Betrachtung über das Evangelium nach Johannes
Kapitel 15
Dann stellt Er sich ihnen sofort in Auferstehung, als ihr Leben, die Quelle lebendig machender Kraft, vor, indem Er sagt: „Ich bin der Weinstock, ihr seid die Reben.”
Diese ganze Szene ist von wunderbarer Bedeutung. Er sitzt an der Tafel des Passahs, bis Er Frieden verkündet hat, denn die Pfänder des Friedens waren gerade auf dem Tisch ausgebreitet. Aber indem Er sich von der Tafel erhebt, spricht Er zu ihnen von ihrem Auferstehungsleben, einem Leben, das sie in Ihm, dem über die Macht des Todes Erhöhten, dem wahren Weinstock, kennen lernen sollten. Er sagt ihnen, dass es kein anderes Leben als dieses gebe: „Wenn jemand nicht in mir bleibt, wird er hinausgeworfen wie die Rebe und verdorrt.” Nachdem Er ihnen so die einzige Wurzel des Lebens kundgetan hat, zeigt Er ihnen die Freuden und heiligen Vorrechte dieses Lebens und belehrt sie, dass sie Seine eigene Freude, die Freude des Sohnes, völlig in sich haben und in die Würde und Gnade der Freundschaft mit ihrem Herrn eintreten sollten. Er versichert ihnen, dass Seine Herrlichkeit und ihre Segnung jetzt eine Sache waren, ja noch mehr, dass es der große Vorsatz des Vaters war, den Sohn als den Weinstock, das Haupt des Lebens, zu verherrlichen. Der Vater, der Ihn als den einzigen Zeugen des Lebens auf der Erde, dem Schauplatz des Todes, gepflanzt hatte, wollte mit der Liebe und Sorgfalt eines Weingärtners über Ihn wachen. Er war die gegenwärtige Sorge des Vaters, um den Weinstock in Schönheit und Fruchtbarkeit zu besitzen und Jesus als das Haupt des Lebens zu verherrlichen, wie Er Ihn bald auf dem Thron der Herrlichkeit als Erben aller Dinge verherrlichen wird. In alten Zeiten ruhte das Auge Gottes, das Auge des Weingärtners, auf dem Land Israel (5. Mo 11,12), aber jetzt wacht es über Seinen Weinstock, den Seine eigene Hand gepflanzt hat.

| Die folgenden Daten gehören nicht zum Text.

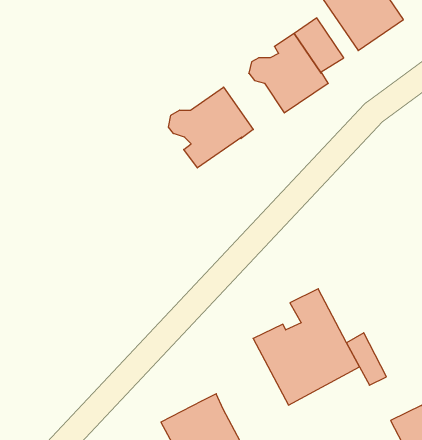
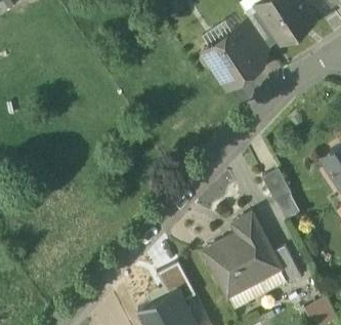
building: [168,87,253,168] -> none
building: none -> [263,168,293,201]
building: none -> [158,261,197,300]

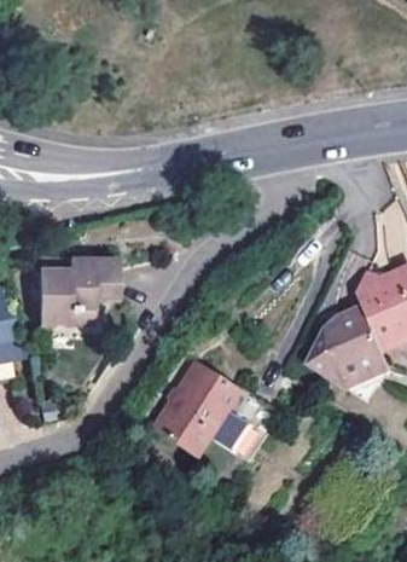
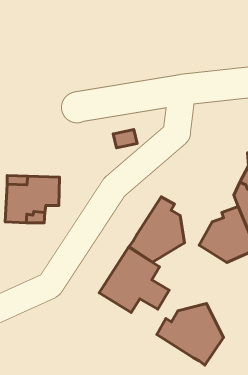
building: none -> [129,197,185,262]
building: none -> [157,303,223,365]

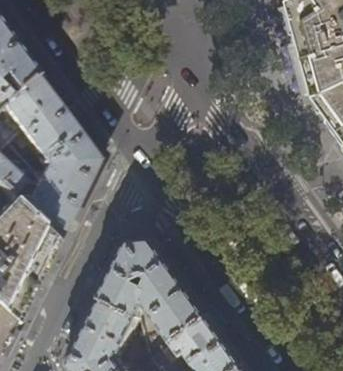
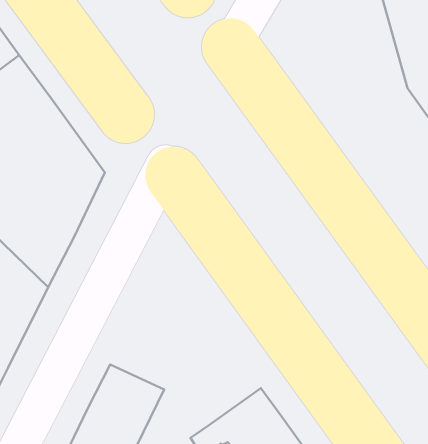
building: [98,237,207,341] -> none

Dieses alles offenbarte den Jüngern die überaus großen Reichtümer der Gnade. Aber gleichzeitig macht Er sie darauf aufmerksam, dass die Vereinigung mit Ihm sie von der Welt trennen und diese Freundschaft sie dem Hass der Welt aussetzen würde. Die Welt sollte bald ihre ganze Feindschaft gegen Gott und damit auch gegen sie zum Ausdruck bringen. Die Offenbarung Gottes in Liebe, die Offenbarung des Vaters im Sohn und durch den Sohn, sollte bald von der Welt völlig verworfen werden. Das war in der Tat Hass „ohne Ursache”, Hass für Liebe. Am Kreuz Christi sollte bald des Menschen größter Hass der völligen Liebe Gottes begegnen. Der Mensch, der den Vater nicht kannte, mochte in seinem Eifer für Gott meinen, Ihm einen Dienst zu erweisen, wenn er die Kinder des Vaters umbrächte. Aber das war ein Eifer für die Synagoge oder für den Gott der Synagoge ohne irgendeine Beziehung zu dem Geist jener Haushaltung, welche die Reichtümer der Gnade enthüllte und den Vater im Sohn offenbarte.